A useful approach is the RICE method: rest, ice, compression and elevation.
- Rest – taking the appropriate amount of rest
- Ice – applying ice to reduce swelling
- Compression - compressing or wrapping the foot/ankle with a bandage
- Elevation – keep your foot elevated on a pillow when lying down
Other ways to manage short-term pain in your foot or ankle include over the counter painkillers and anti-inflammatory drugs (NSAIDs).
If you follow these treatments for two weeks and you don’t see an improvement, speak to your GP or to a specialist physiotherapist or consultant.
If you have been diagnosed with a long-term condition that’s causing your pain, your doctor or physiotherapist will give you tailored advice on how to manage your condition and any flare-ups.
One of the most important pieces of advice is to remain active. This must be in conjunction with looking after your joints, muscle strength and function.
If your symptoms aren’t responding to your usual methods, seek further advice from your specialist.
How do I know if my foot/ankle pain is a symptom of an underlying condition?
Usually, the first symptoms of any foot/ankle problem will be swelling, pain and/or deformity. This is your body reacting to the underlying issue.
These symptoms will eventually start to limit your activities. Active people tend to notice this more quickly. If this happens, it’s time to seek medical advice.
When should I seek medical advice for foot/ankle pain?
If you have pain in your foot or ankle, see a GP if:
- The pain is so bad that it’s keeping you from normal daily life
- Your pain gets worse or keeps coming back
- You have tingling or loss of sensation in your foot
- The pain doesn’t go away after two weeks of rest and home management
Don’t put off seeing a doctor.
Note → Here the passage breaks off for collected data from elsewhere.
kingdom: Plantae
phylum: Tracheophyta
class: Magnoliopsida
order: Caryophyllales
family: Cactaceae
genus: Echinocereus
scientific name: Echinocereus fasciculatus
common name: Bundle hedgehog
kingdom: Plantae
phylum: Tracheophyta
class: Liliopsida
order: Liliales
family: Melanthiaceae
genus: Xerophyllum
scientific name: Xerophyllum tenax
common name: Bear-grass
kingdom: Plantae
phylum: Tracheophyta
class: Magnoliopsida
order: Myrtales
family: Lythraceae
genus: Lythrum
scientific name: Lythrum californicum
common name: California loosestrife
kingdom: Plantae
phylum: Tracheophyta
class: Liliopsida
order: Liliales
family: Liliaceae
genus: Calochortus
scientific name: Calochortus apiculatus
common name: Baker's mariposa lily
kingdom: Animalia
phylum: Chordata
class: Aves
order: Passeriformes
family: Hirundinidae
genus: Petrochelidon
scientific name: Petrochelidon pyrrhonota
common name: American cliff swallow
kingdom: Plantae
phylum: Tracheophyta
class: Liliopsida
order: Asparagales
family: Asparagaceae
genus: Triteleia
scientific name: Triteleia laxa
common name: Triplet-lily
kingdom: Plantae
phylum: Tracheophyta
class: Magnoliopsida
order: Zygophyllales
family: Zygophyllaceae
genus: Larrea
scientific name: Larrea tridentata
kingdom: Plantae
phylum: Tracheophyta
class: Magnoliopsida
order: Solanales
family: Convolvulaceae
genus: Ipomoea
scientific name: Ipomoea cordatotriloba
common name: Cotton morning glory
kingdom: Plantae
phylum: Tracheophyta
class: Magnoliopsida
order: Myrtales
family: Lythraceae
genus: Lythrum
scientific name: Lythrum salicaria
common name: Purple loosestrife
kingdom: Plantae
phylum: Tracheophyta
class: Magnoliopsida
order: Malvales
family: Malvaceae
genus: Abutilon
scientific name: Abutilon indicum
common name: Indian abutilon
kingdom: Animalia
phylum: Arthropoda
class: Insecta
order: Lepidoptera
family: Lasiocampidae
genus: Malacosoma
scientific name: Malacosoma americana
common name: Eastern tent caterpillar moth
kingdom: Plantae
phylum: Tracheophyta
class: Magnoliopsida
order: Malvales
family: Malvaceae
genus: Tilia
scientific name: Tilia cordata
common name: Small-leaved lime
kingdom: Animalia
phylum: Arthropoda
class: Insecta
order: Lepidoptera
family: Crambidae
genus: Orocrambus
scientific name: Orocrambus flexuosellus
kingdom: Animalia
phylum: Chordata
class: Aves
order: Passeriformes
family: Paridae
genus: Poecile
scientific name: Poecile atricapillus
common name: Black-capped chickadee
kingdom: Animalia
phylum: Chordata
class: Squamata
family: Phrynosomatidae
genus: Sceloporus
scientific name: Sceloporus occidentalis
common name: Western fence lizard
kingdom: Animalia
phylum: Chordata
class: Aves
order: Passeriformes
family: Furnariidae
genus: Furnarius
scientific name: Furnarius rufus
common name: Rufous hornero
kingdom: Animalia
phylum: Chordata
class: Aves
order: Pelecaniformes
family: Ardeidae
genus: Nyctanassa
If you’re in pain for long periods of time, speak to a professional.
How are different types of ankle pain and types of foot pain diagnosed?
Different conditions will have different symptoms, presenting with pain or swelling in different places. For example, an ankle sprain will likely cause a swollen ankle, while pain in the ball of your foot can be caused by a sprained metatarsal.
After an initial assessment, your consultant may want to undertake further investigations, for example X-rays, ultrasound, MRI scans or CT scans. These can confirm the diagnosis.
What treatments are available for ankle pain?
Depending on the cause of your foot or ankle pain, you will normally first be prescribed a course of non-operative treatment.
Physiotherapy can be very effective at treating pain in the ankle and foot.
However, if you do not respond to non-invasive treatments, and if your condition is very advanced, you may be recommended foot surgery or ankle surgery. Common procedures include bunion surgery, ankle arthroscopy and ankle replacement surgery.
Surgery can be very effective, but it will only be recommended when other options have been exhausted.